── RECORDS PROVIDED

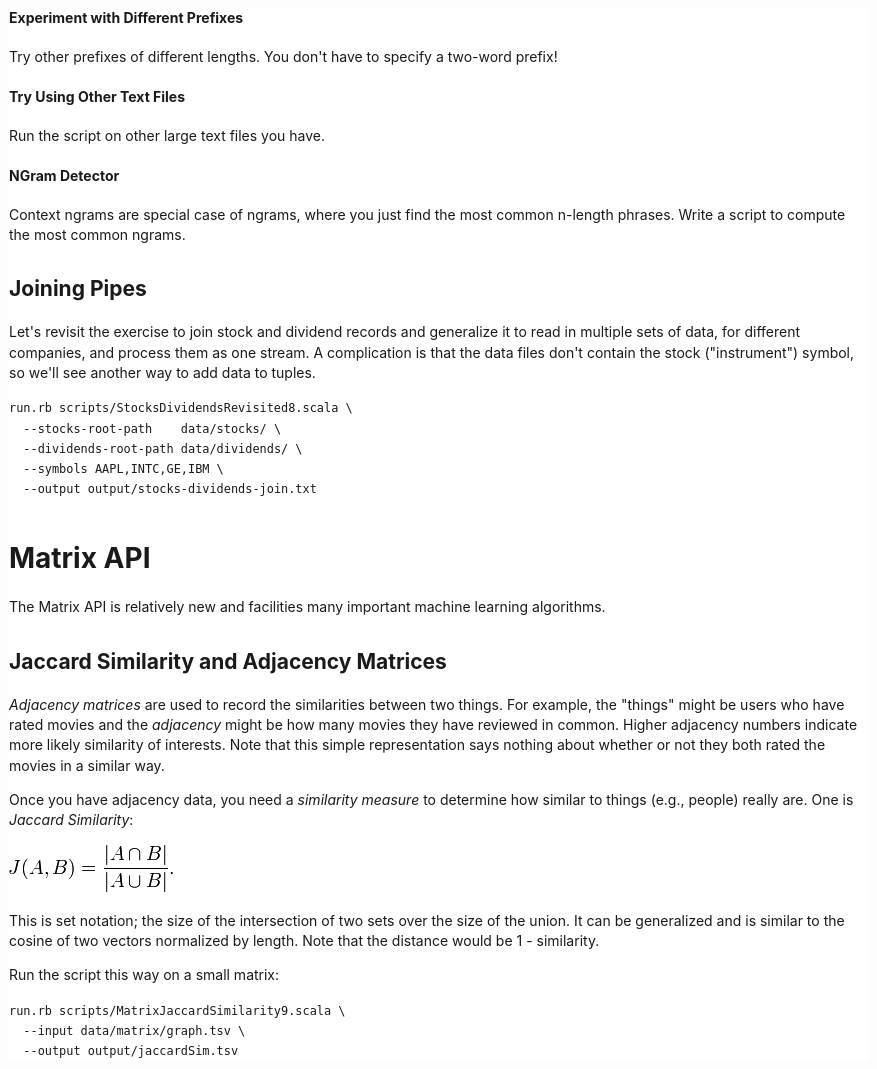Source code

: #### Experiment with Different Prefixes

Try other prefixes of different lengths. You don't have to specify a two-word prefix!

#### Try Using Other Text Files

Run the script on other large text files you have.

#### NGram Detector

Context ngrams are special case of ngrams, where you just find the most common n-length phrases. Write a script to compute the most common ngrams. 

## Joining Pipes

Let's revisit the exercise to join stock and dividend records and generalize it to read in multiple sets of data, for different companies, and process them as one stream. A complication is that the data files don't contain the stock ("instrument") symbol, so we'll see another way to add data to tuples.

	run.rb scripts/StocksDividendsRevisited8.scala \
	  --stocks-root-path    data/stocks/ \
	  --dividends-root-path data/dividends/ \
	  --symbols AAPL,INTC,GE,IBM \
	  --output output/stocks-dividends-join.txt

# Matrix API

The Matrix API is relatively new and facilities many important machine learning algorithms.

## Jaccard Similarity and Adjacency Matrices

*Adjacency matrices* are used to record the similarities between two things. For example, the "things" might be users who have rated movies and the *adjacency* might be how many movies they have reviewed in common. Higher adjacency numbers indicate more likely similarity of interests. Note that this simple representation says nothing about whether or not they both rated the movies in a similar way.

Once you have adjacency data, you need a *similarity measure* to determine how similar to things (e.g., people) really are. One is *Jaccard Similarity*:

![](images/JaccardSimilarity.png)

This is set notation; the size of the intersection of two sets over the size of the union. It can be generalized and is similar to the cosine of two vectors normalized by length. Note that the distance would be 1 - similarity.

Run the script this way on a small matrix:

	run.rb scripts/MatrixJaccardSimilarity9.scala \
	  --input data/matrix/graph.tsv \
	  --output output/jaccardSim.tsv
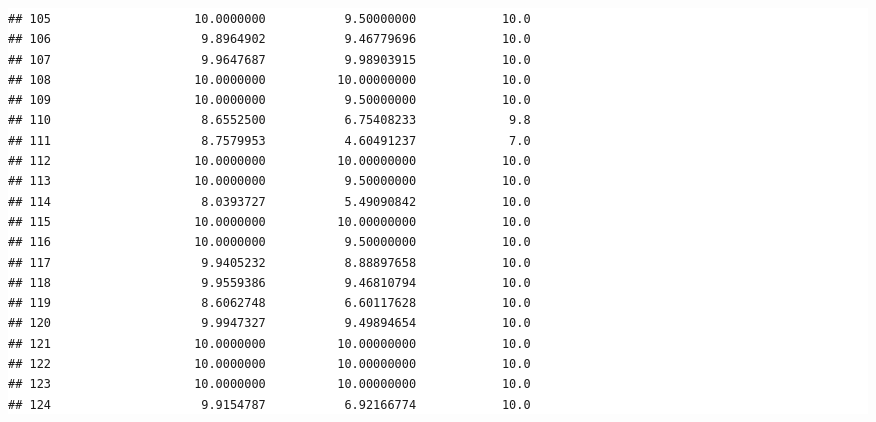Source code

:     ## 105                    10.0000000           9.50000000            10.0
    ## 106                     9.8964902           9.46779696            10.0
    ## 107                     9.9647687           9.98903915            10.0
    ## 108                    10.0000000          10.00000000            10.0
    ## 109                    10.0000000           9.50000000            10.0
    ## 110                     8.6552500           6.75408233             9.8
    ## 111                     8.7579953           4.60491237             7.0
    ## 112                    10.0000000          10.00000000            10.0
    ## 113                    10.0000000           9.50000000            10.0
    ## 114                     8.0393727           5.49090842            10.0
    ## 115                    10.0000000          10.00000000            10.0
    ## 116                    10.0000000           9.50000000            10.0
    ## 117                     9.9405232           8.88897658            10.0
    ## 118                     9.9559386           9.46810794            10.0
    ## 119                     8.6062748           6.60117628            10.0
    ## 120                     9.9947327           9.49894654            10.0
    ## 121                    10.0000000          10.00000000            10.0
    ## 122                    10.0000000          10.00000000            10.0
    ## 123                    10.0000000          10.00000000            10.0
    ## 124                     9.9154787           6.92166774            10.0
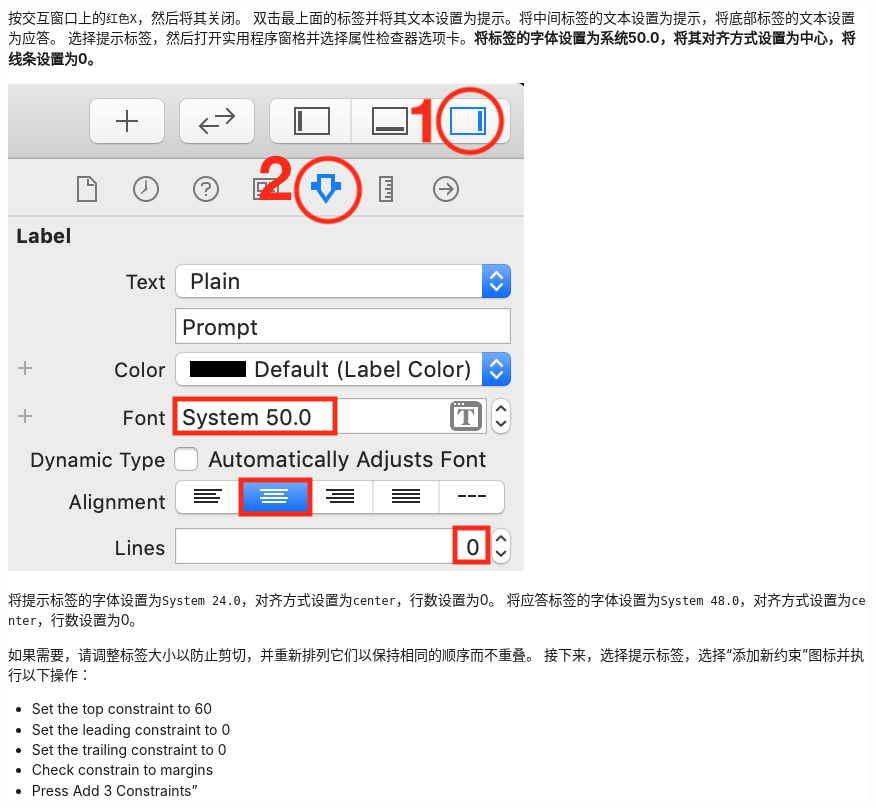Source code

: 按交互窗口上的`红色X`，然后将其关闭。
双击最上面的标签并将其文本设置为提示。将中间标签的文本设置为提示，将底部标签的文本设置为应答。
选择提示标签，然后打开实用程序窗格并选择属性检查器选项卡。**将标签的字体设置为系统50.0，将其对齐方式设置为中心，将线条设置为0。**

![](media/15879115360075/15879159984424.png)

将提示标签的字体设置为`System 24.0`，对齐方式设置为`center`，行数设置为0。
将应答标签的字体设置为`System 48.0`，对齐方式设置为`center`，行数设置为0。

如果需要，请调整标签大小以防止剪切，并重新排列它们以保持相同的顺序而不重叠。
接下来，选择提示标签，选择“添加新约束”图标并执行以下操作：

- Set the top constraint to 60
- Set the leading constraint to 0
- Set the trailing constraint to 0
- Check constrain to margins
- Press Add 3 Constraints”
 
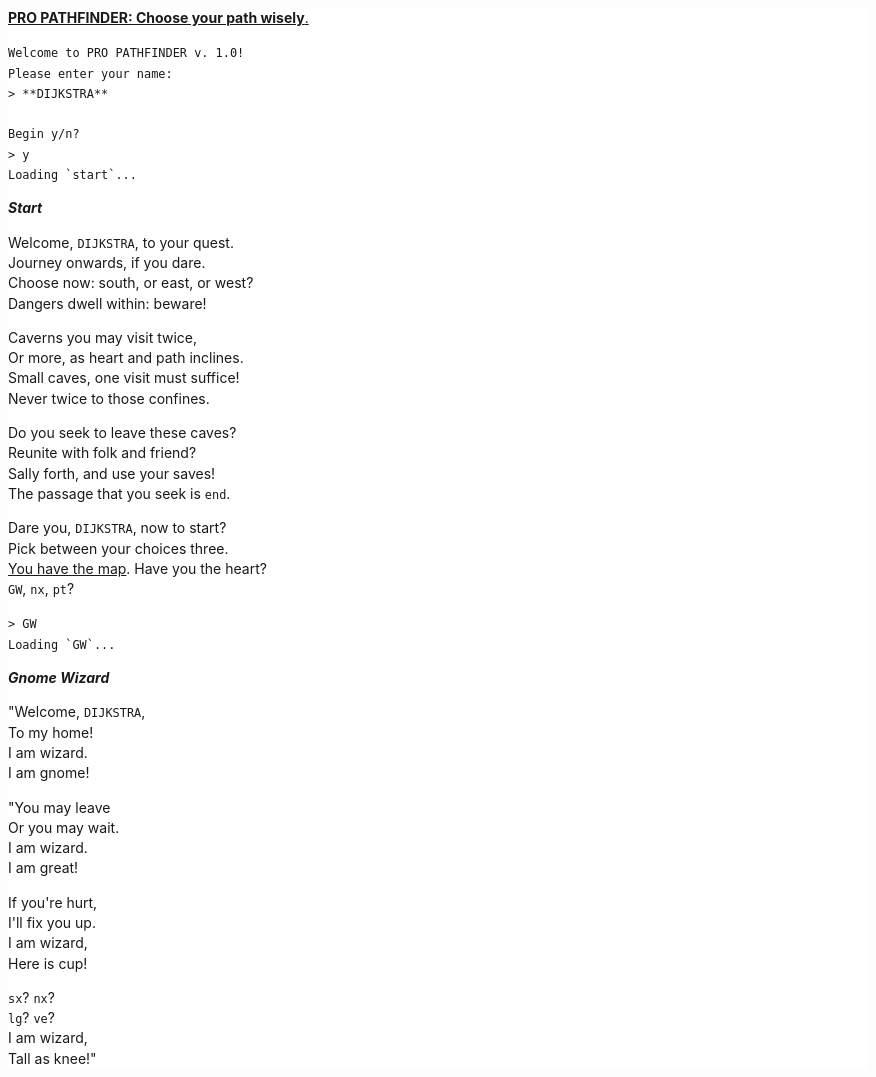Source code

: [**PRO PATHFINDER: Choose your path wisely**.](https://i.imgur.com/dwVPsqU.png)

    Welcome to PRO PATHFINDER v. 1.0!
    Please enter your name:
    > **DIJKSTRA**

    Begin y/n?
    > y
    Loading `start`...

***Start***

Welcome, `DIJKSTRA`, to your quest.  
Journey onwards, if you dare.  
Choose now: south, or east, or west?  
Dangers dwell within: beware!  

Caverns you may visit twice,  
Or more, as heart and path inclines.  
Small caves, one visit must suffice!  
Never twice to those confines.  

Do you seek to leave these caves?  
Reunite with folk and friend?  
Sally forth, and use your saves!  
The passage that you seek is `end`.  

Dare you, `DIJKSTRA`, now to start?  
Pick between your choices three.  
[You have the map](https://i.imgur.com/dwVPsqU.png).  Have you the heart?  
`GW`, `nx`, `pt`?  

    > GW
    Loading `GW`...

***Gnome Wizard***

"Welcome, `DIJKSTRA`,  
To my home!  
I am wizard.  
I am gnome!  

"You may leave  
Or you may wait.  
I am wizard.  
I am great!  

If you're hurt,  
I'll fix you up.  
I am wizard,  
Here is cup!  

`sx`? `nx`?  
`lg`? `ve`?  
I am wizard,  
Tall as knee!"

────

Search the data for the string "twice" and say how many lines include it, giving only the number.

2